O resultado nas vendas de carnes à Venezuela poderia ser ainda maior se o setor privado não tivesse conseguido do governo, no primeiro semestre, uma redução nas importações de carne de frango, sob alegação de que os produtores nacionais seriam suficientes para abastecer o mercado. O anúncio oficioso da interrupção das importações, em junho, levou os exportadores brasileiros e o Itamaraty a pedirem informações ao governo Chávez, que chegou a assegurar a manutenção das compras estatais. Mas, ao fim do ano, as vendas brasileiras haviam caído 42% em relação a 2011. As perspectivas para 2013 são melhores, porém.
Com o controle de preços de alimentos, em um período de alta de custos, e falhas logísticas na distribuição estatal, o país mergulhou em uma crise de desabastecimento, e o ministro de Alimentação da Venezuela, Carlos Osorio, em dezembro, anunciou que o governo local retomará a importação de carne de frango, que tem o Brasil como principal fornecedor.
O aumento das vendas à Venezuela se deu também em manufaturados. Só as exportações de máquinas de papel, para projetos de industrialização promovidos por Chávez, aumentou 840%, para acima de US$ 143 milhões, quase 3% do total das importações venezuelanas provenientes do Brasil. A grande diversificação da pauta exportadora ao país vizinho, ainda que fortemente dependente do governo, leva o presidente da Câmara de Comércio Venezuela-Brasil (Camven), José Francisco Marcondes, a prever uma tendência crescente para o comércio bilateral. “Nossa projeção, já a partir 2011 era de que o fluxo de comércio dobrará até 2014, e essa perspectiva continua”, afirmou ao Valor. A previsão implica em uma corrente de comércio acima de US$ 9 bilhoes até o ano que vem.

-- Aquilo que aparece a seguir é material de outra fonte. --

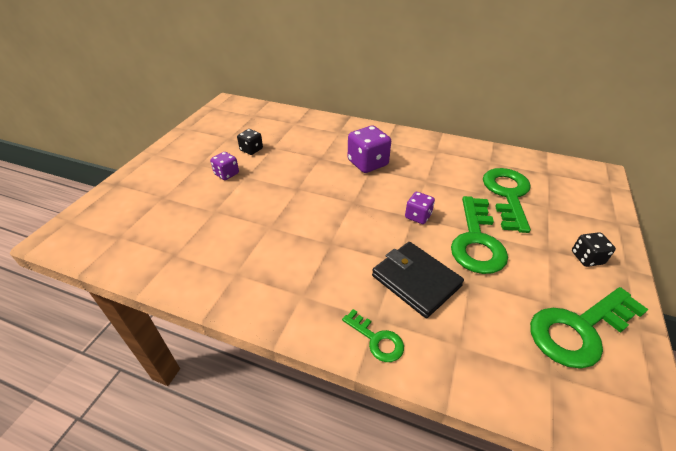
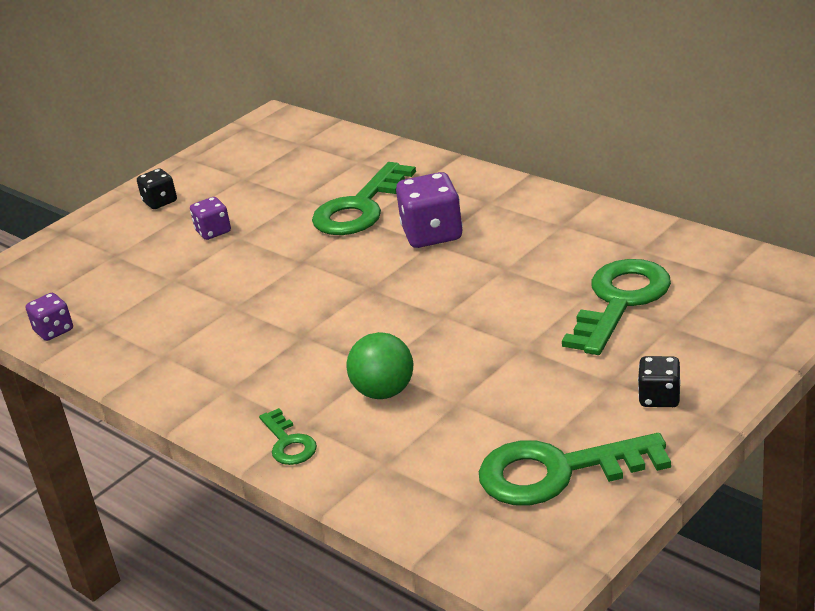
camera: 25 degrees right, 10 degrees down
black dice [237,129,263,155] -> black dice moved to [137,168,177,209]
black wallet [372,242,464,318] -> green ball [347,332,413,399]
purple dice [405,192,435,224] -> purple dice moved to [26,293,73,341]
green key [451,196,508,274] -> green key moved to [312,162,416,235]

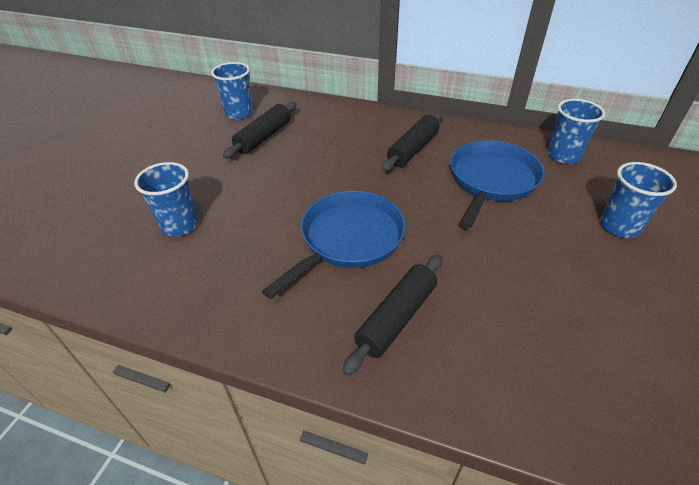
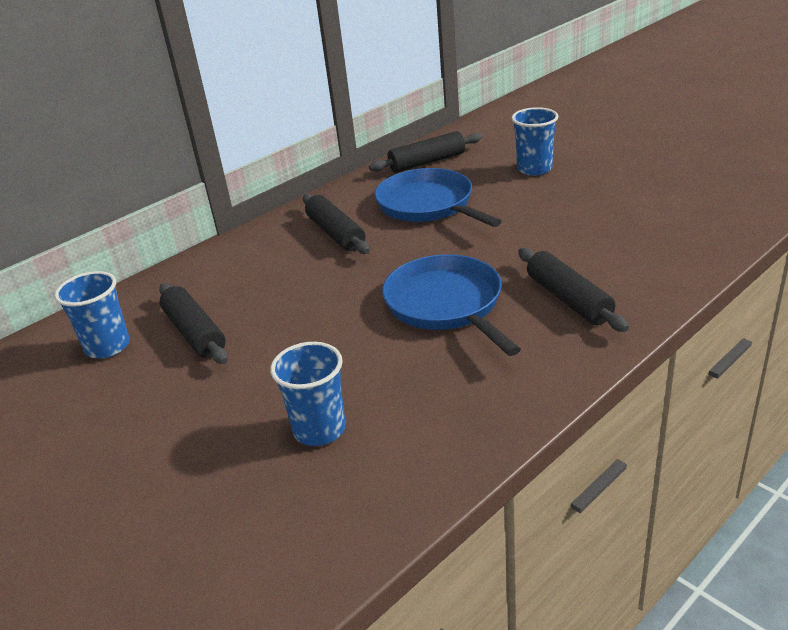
camera: 60 degrees left, 10 degrees down
blue cup [548,99,605,164] -> black rolling pin [369,131,482,173]

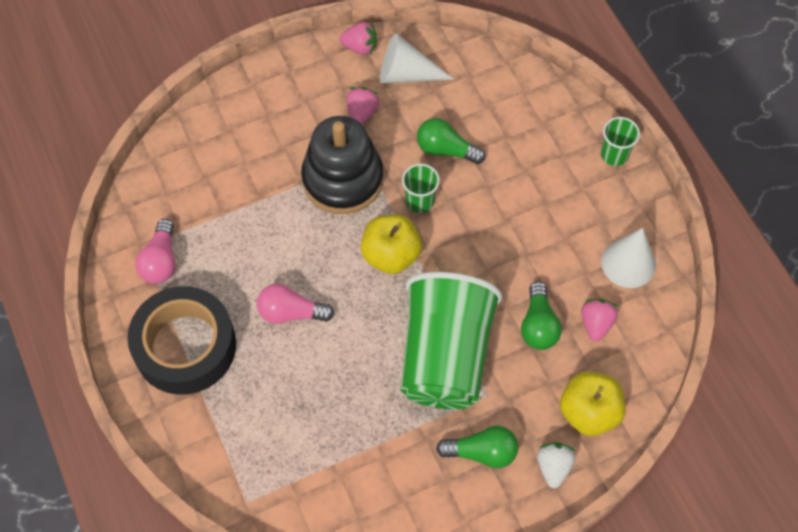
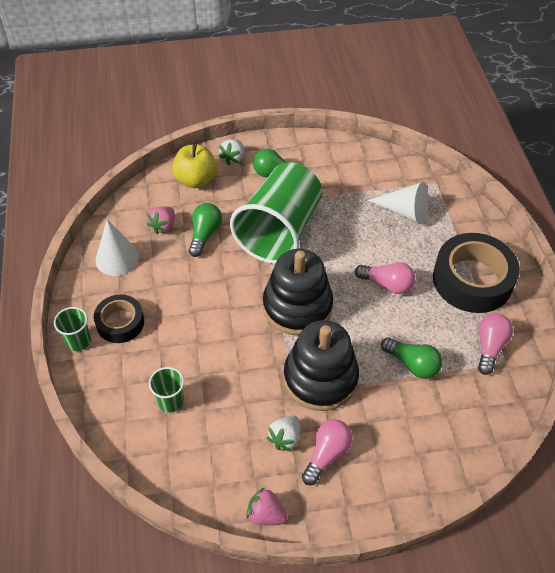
camera: 165 degrees left, 10 degrees down
pink strawberry [347,87,379,124] -> white strawberry [266,415,300,452]
yellow apple [361,215,422,274] -> black stacking toy [263,249,333,335]
white cone [380,34,454,83] -> white cone moved to [367,182,428,224]
green cup [402,164,440,213] -> green cup moved to [149,367,184,413]
green light bulb [417,118,486,164] -> green light bulb moved to [381,337,442,379]
none -> black tape [94,294,144,343]
none -> pink light bulb [302,419,353,485]

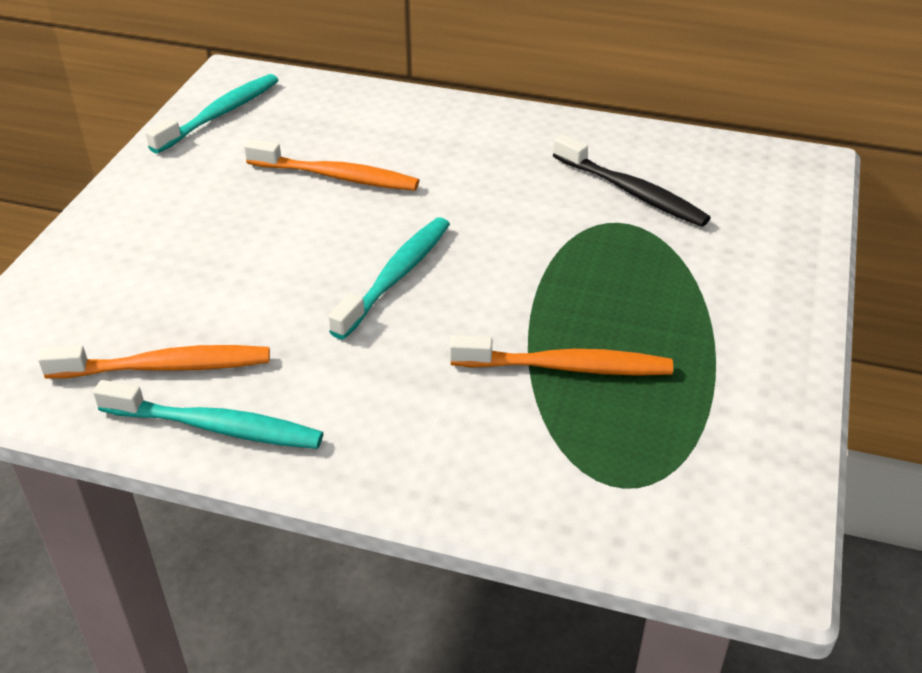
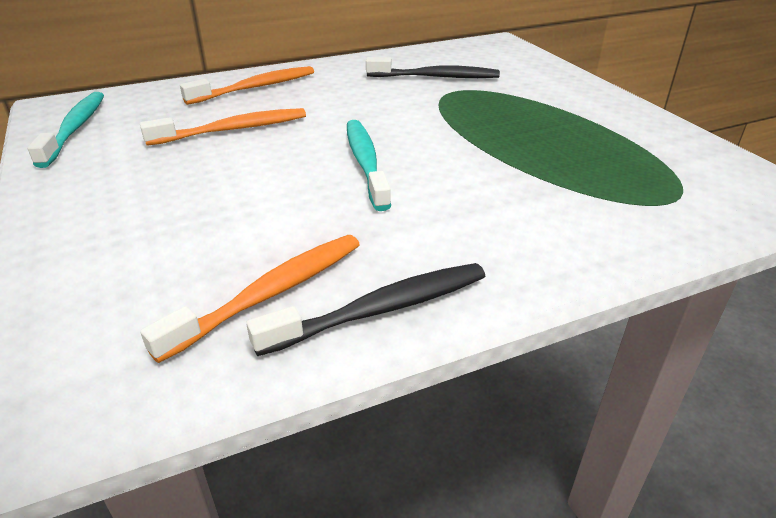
camera: 40 degrees left, 5 degrees down
turquoise toothbrush [93,380,323,449] -> black toothbrush [246,263,485,356]
orange toothbrush [450,335,673,376] -> orange toothbrush moved to [180,66,314,105]

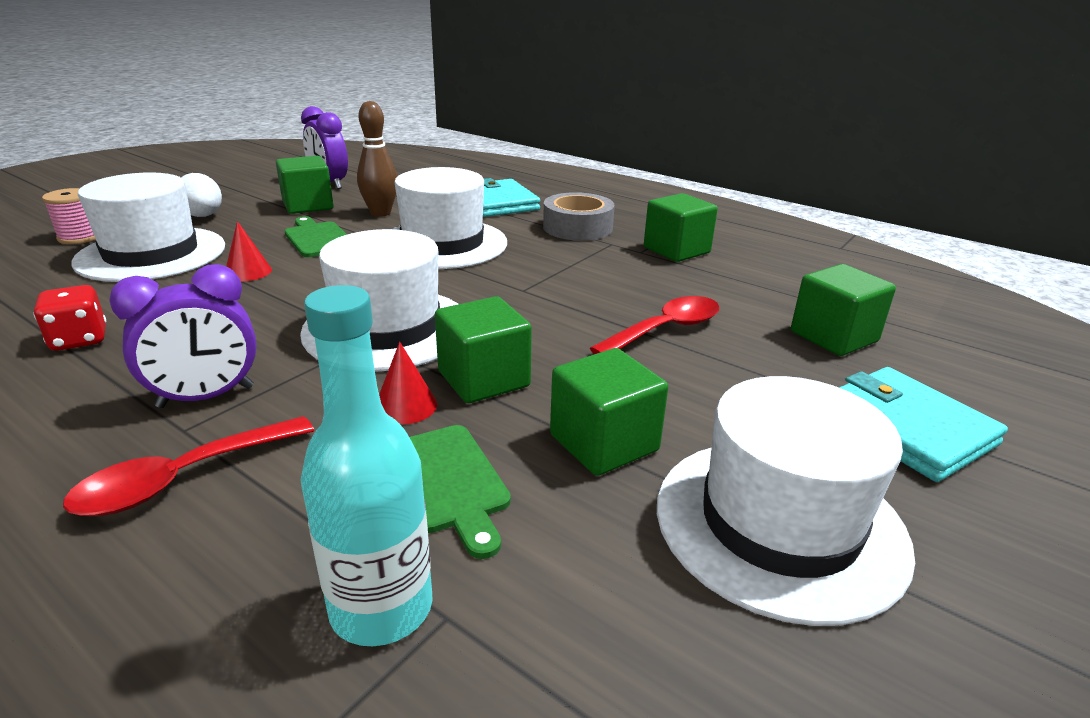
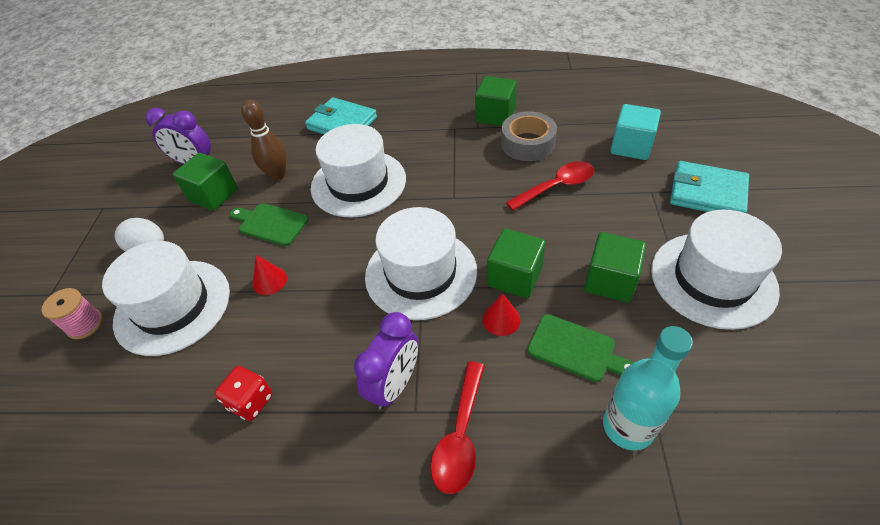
camera: 30 degrees left, 20 degrees up
grey tape [543,192,615,241] -> grey tape moved to [501,111,557,161]
red spoon [590,296,719,354] -> red spoon turned 45 degrees clockwise [506,161,594,211]
green cube [791,264,896,356] -> turquoise cube [610,104,661,160]

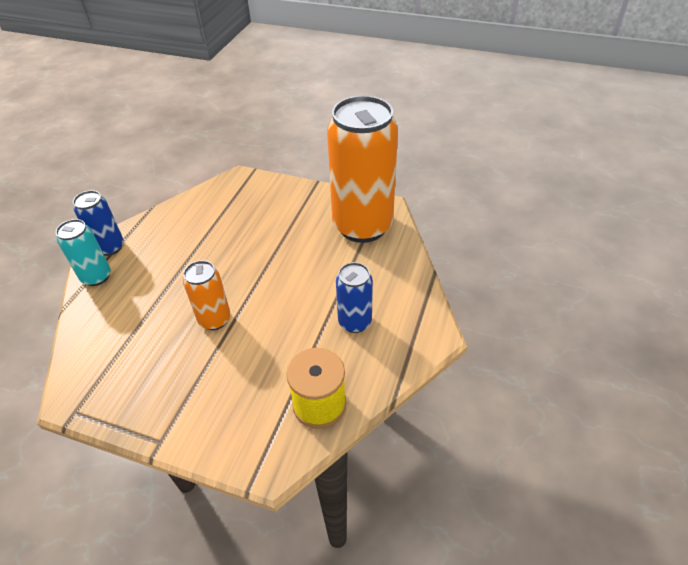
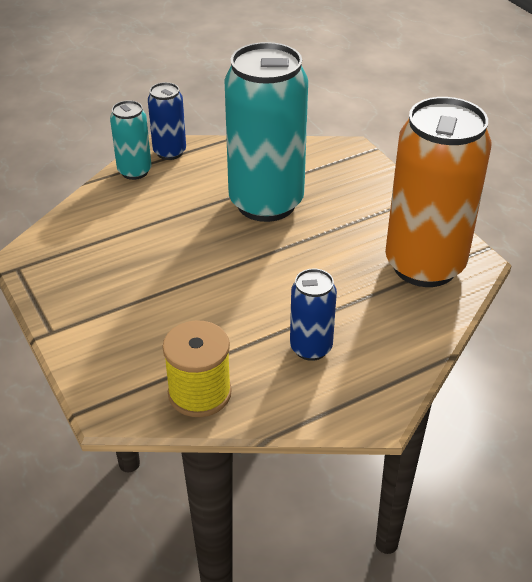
camera: 40 degrees right, 5 degrees down
orange can [183,260,231,330] -> none
none -> turquoise can [224,42,308,222]

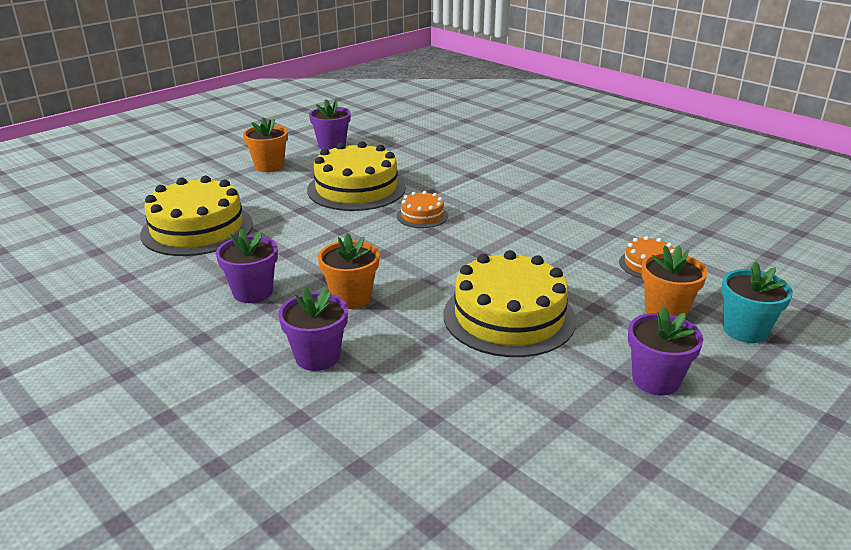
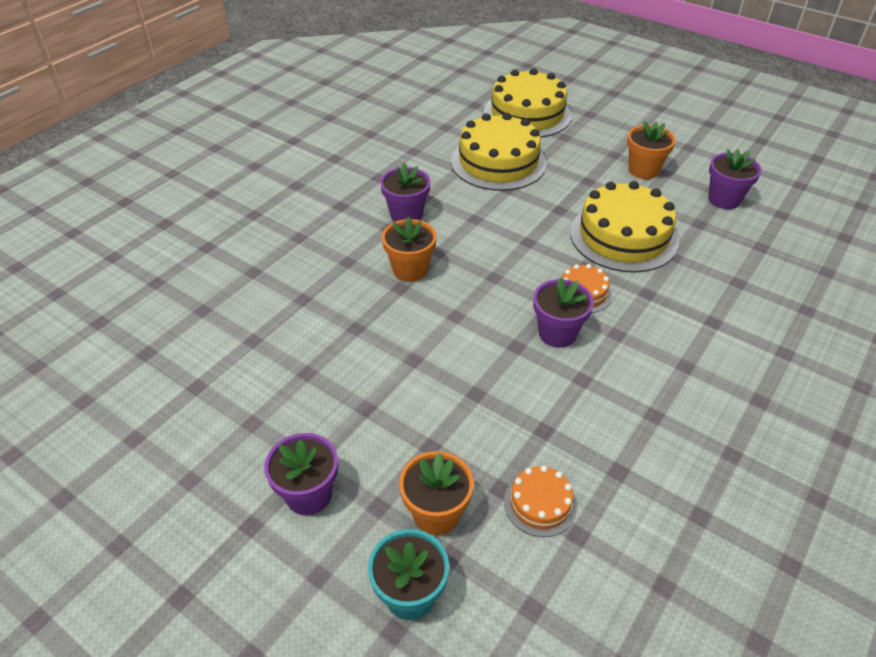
camera: 80 degrees right, 15 degrees up
purple flower pot [278,287,348,371] -> purple flower pot moved to [533,277,594,348]
yellow cake [443,250,576,357] -> yellow cake moved to [484,68,572,138]

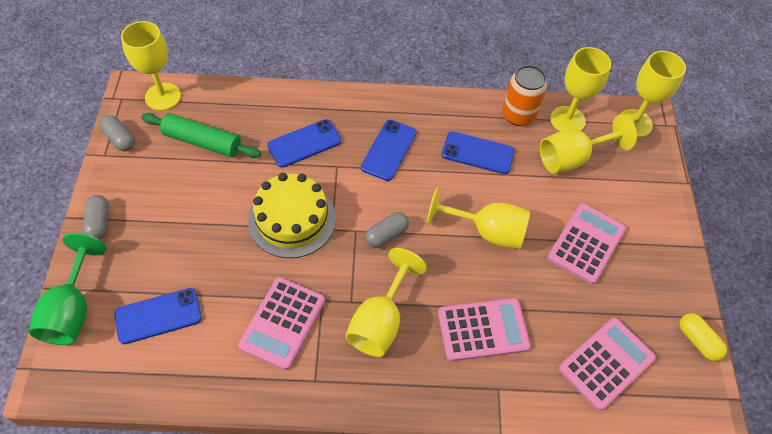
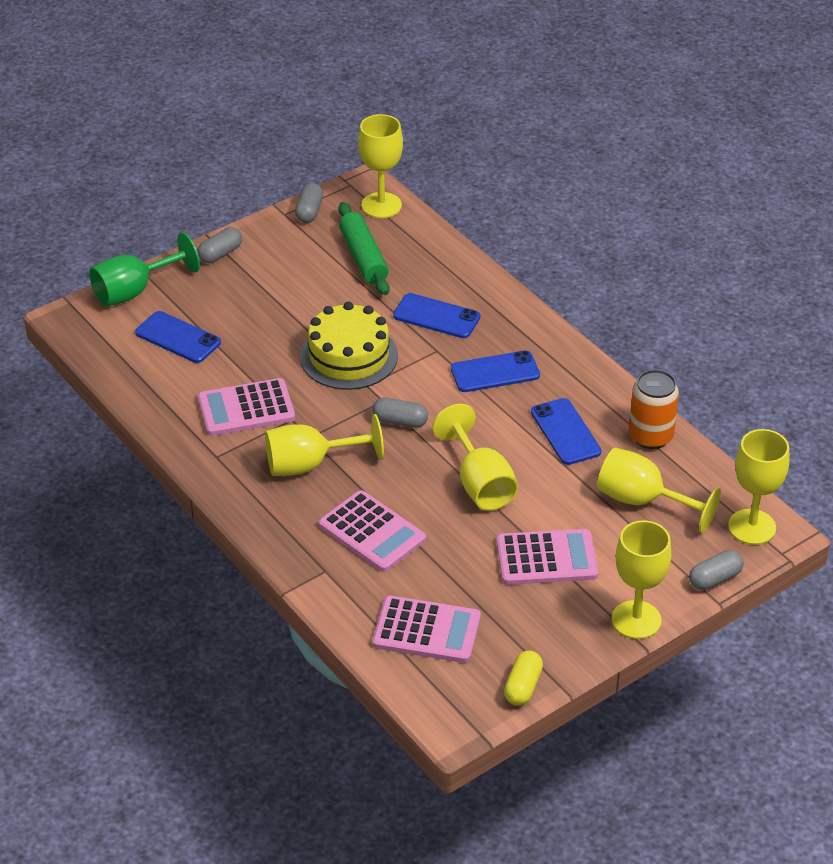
camera: 55 degrees right, 15 degrees down
yellow goblet [550,47,611,131] -> yellow goblet moved to [612,521,671,639]
none -> grey capsule [689,550,744,590]

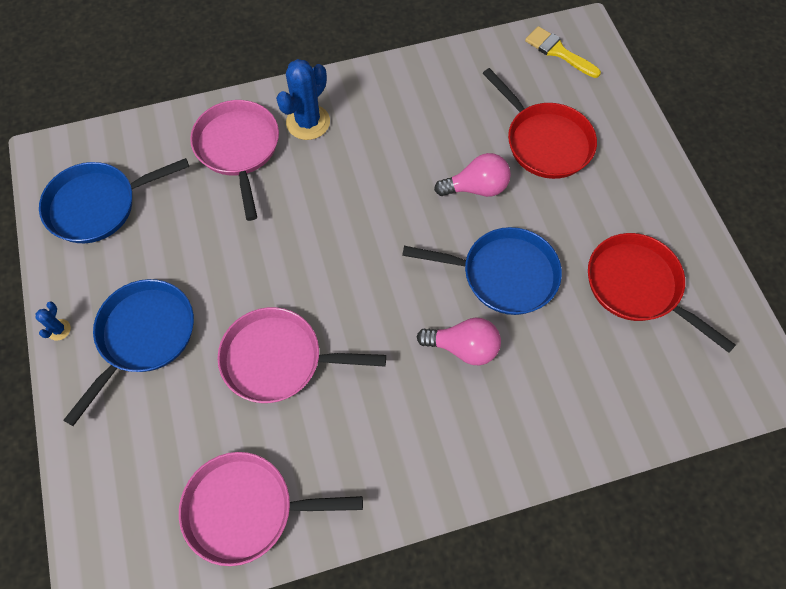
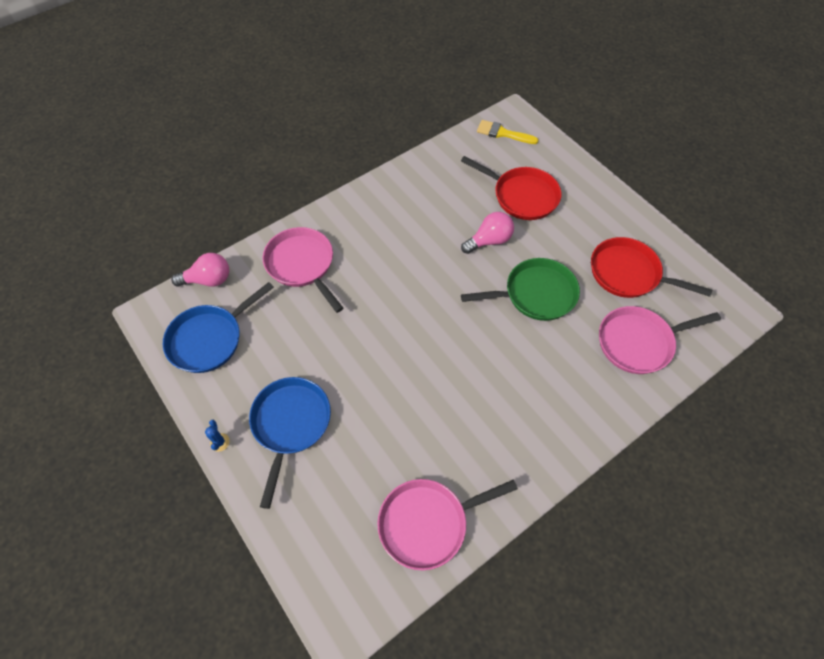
camera: 20 degrees left, 5 degrees down
pink pan [217,307,386,403] -> pink pan moved to [599,306,721,374]
blue cactus [276,59,330,140] -> none
blue pan [402,227,562,315] -> green pan [461,258,580,321]
pink light bulb [417,317,501,365] -> pink light bulb moved to [171,253,229,287]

“Sem trocadilho, o relacionamento comercial entre os dois países já é maduro, e a entrada da Venezuela no Mercosul deve aumentar as oportunidades para as empresas”, comentou o executivo, brincando com o nome do vice-presidente venezuelano, Nicolás Maduro. A forte presença de empresas brasileiras com obras ou serviços de consultoria na Venezuela – como a Odebrecht, que constrói a linha 5 do metrô da capital, Caracas – é outro fator de demanda por mercadorias brasileiras, diz Marcondes.
Ele aponta, porém, um incômodo na relação bilateral: o baixo patamar de compras de produtos venezuelanos pelo Brasil, hoje, em torno de US$ 1 bilhão, com uma queda pouco acima de 20% registrada em 2012. São, majoritariamente, produtos básicos, como petróleo e derivados (entre eles ureia, um fertilizante) e minerais em bruto ou semimanufaturados. A Câmara de Comércio identifica oportunidades para os venezuelanos, de abastecer os mercados de Norte e Nordeste, para onde há maior facilidade de transporte. A venda de energia elétrica, por meio de linhas de transmissão que ligam os dois países, é o terceiro maior item na pauta de exportações venezuelanas ao Brasil.
A concentração das compras venezuelanas de produtos brasileiros nas mãos do governo, de estatais ou de empresas ligadas ao governo é um risco para o Brasil, especialmente em caso de transição política, na opinião do diretor-executivo da Associação de Comércio Exterior do Brasil (AEB), José Augusto de Castro. Ele crê que poderia haver uma substituição do Brasil por concorrentes poderosos como a China, no caso de um esforço maior para o controle da inflação ou alteração na estrutura de poder do chavismo, hoje favorito para o governo da Venezuela mesmo em caso de morte de Chávez. O fato de a Venezuela ter ingressado no Mercosul, estreitando os laços econômicos com o Brasil, e a melhor qualidade e preço dos produtos brasileiros impede, porém, qualquer mudança brusca nos fluxos de comércio, disse Castro. “Em curto prazo, num primeiro momento, não vejo mudanças.”